1308 ~ As part of the treaty with France secured with Popal approval by King Edward I, his son marries Isabella of France.
Margaret is not pleased when Edward II elevates Piers Gaveston to become Earl of Cornwall upon his father's death, since the title had been meant for one of her own sons. She attends the new King's wedding to her half-niece, Isabella of France. After Isabella's coronation, Margaret retires to Marlborough Castle, but she stayes in touch with the new Queen and with her half-brother King Philip IV of France.
An anonymous informer reports that Margaret has provided ₤40,000 along with her brother, King Philip IV, to support the English barons against King Edward II's favourite Gaveston. Due to this action, Gaveston is briefly exiled and Margaret remains fairly unmolested by Gaveston until his death.
1312 ~ Margaret is present at the birth of the future King Edward III.
1318 ~ Margaret dies. Leeds castle is granted to Lord Bartholomew of Badlesmere.
1321 ~ Queen Isabella seeks shelter at Leeds castle to test Badlesmere loyalty, but is refused entry. six of her men are killed in their attempt to gain access to the castle.
King Edward raises a hige army of 30,000 men and besieges the castle, which eventually falls. The entire Badlesmere family are sent to the Tower of London. Bartholomew and his castellan, Walter Culpeper, are executed and Bartholomew's head is displayed on the walls of Canterbury as a warning to others.
1327 ~ Following King Edward's murder at Berkley Castle, on the orders of the King's rival Roger Mortimer and his lover, Queen Isabella, she moves into Leeds castle
1358 ~ Upon the death of Queen Isabella, King Edward II extends and remodels Leeds Castle
1382 ~ King Richard II bequeaths Leeds Castle to his Queen, Anne of Bohemia.

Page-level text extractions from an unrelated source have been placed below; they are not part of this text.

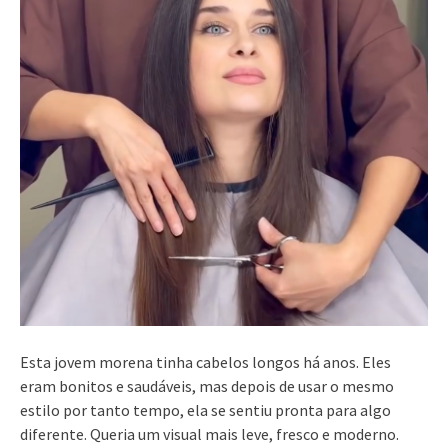
Esta jovem morena tinha cabelos longos há anos. Eles
eram bonitos e saudáveis, mas depois de usar o mesmo
estilo por tanto tempo, ela se sentiu pronta para algo
diferente. Queria um visual mais leve, fresco e moderno.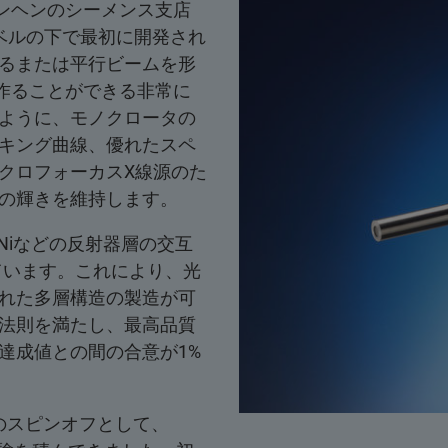
ュンヘンのシーメンス支店
ーベルの下で最初に開発され
るまたは平行ビームを形
形作ることができる非常に
ように、モノクロータの
キング曲線、優れたスペ
クロフォーカスX線源のた
の輝きを維持します。
Niなどの反射器層の交互
ています。これにより、光
れた多層構造の製造が可
法則を満たし、最高品質
達成値との間の合意が1%
のスピンオフとして、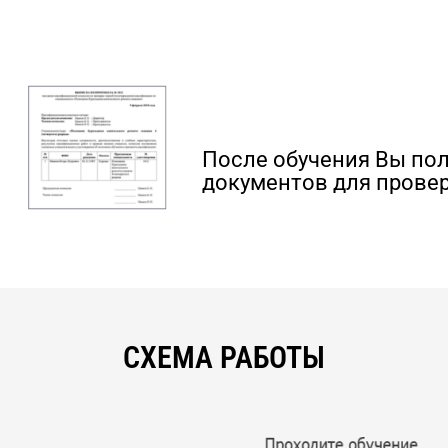
После обучения Вы по
документов для провер
СХЕМА РАБОТЫ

1399 ~ The desposed King Richard II is briefly imprisoned at the castle before being taken to Pontefract Castle where he is starved to death the following year on the orders of the newly crowned King Henry IV.
1403 ~ King Henry IV gives Leeds Castle to his Queen, Joan of Navarre.
1412 ~ Queen Joan gifts the castle to Thomas Arundel, Archbishop of Canterbury.
1416 ~ Sigismund, the Holy Roman Emporer stays at Leeds Castle for a month whilst negotiating an alliance with King Henry V.
1423 ~ King Henry V gifts Leeds Castle to his Queen, Catherine of Valois.
1431 ~ During King Henry VI's visit to Leeds Castle, his aunt Eleanor of Gloucester is tried before Archbishop Chichele and found guilty of 'necromancy, witchcraft, heresy and treason', and sentanced to life imprisonment.
1552 ~ King Edward VI grants the castle to Sir Anthony St Leger as a reward for persuading the Irish chieftans to accept him as King of Ireland.
However St Leger is afterwards accused of fraud and dies during the 'investigation'. The castle passes to the Smythe family.
1632 ~ The Smythe's sell the castle to Sir Thomas Culpeper who later sells the castle to his cousin, Master of the Rolls to King Charles I.
1821 ~ After inheriting the castle Fienes Wykeham-Martin remodells the keep and builds a tudor-style block at the north end of the bailey, connected by a two storey bridge replacing the orignal wooden bridge.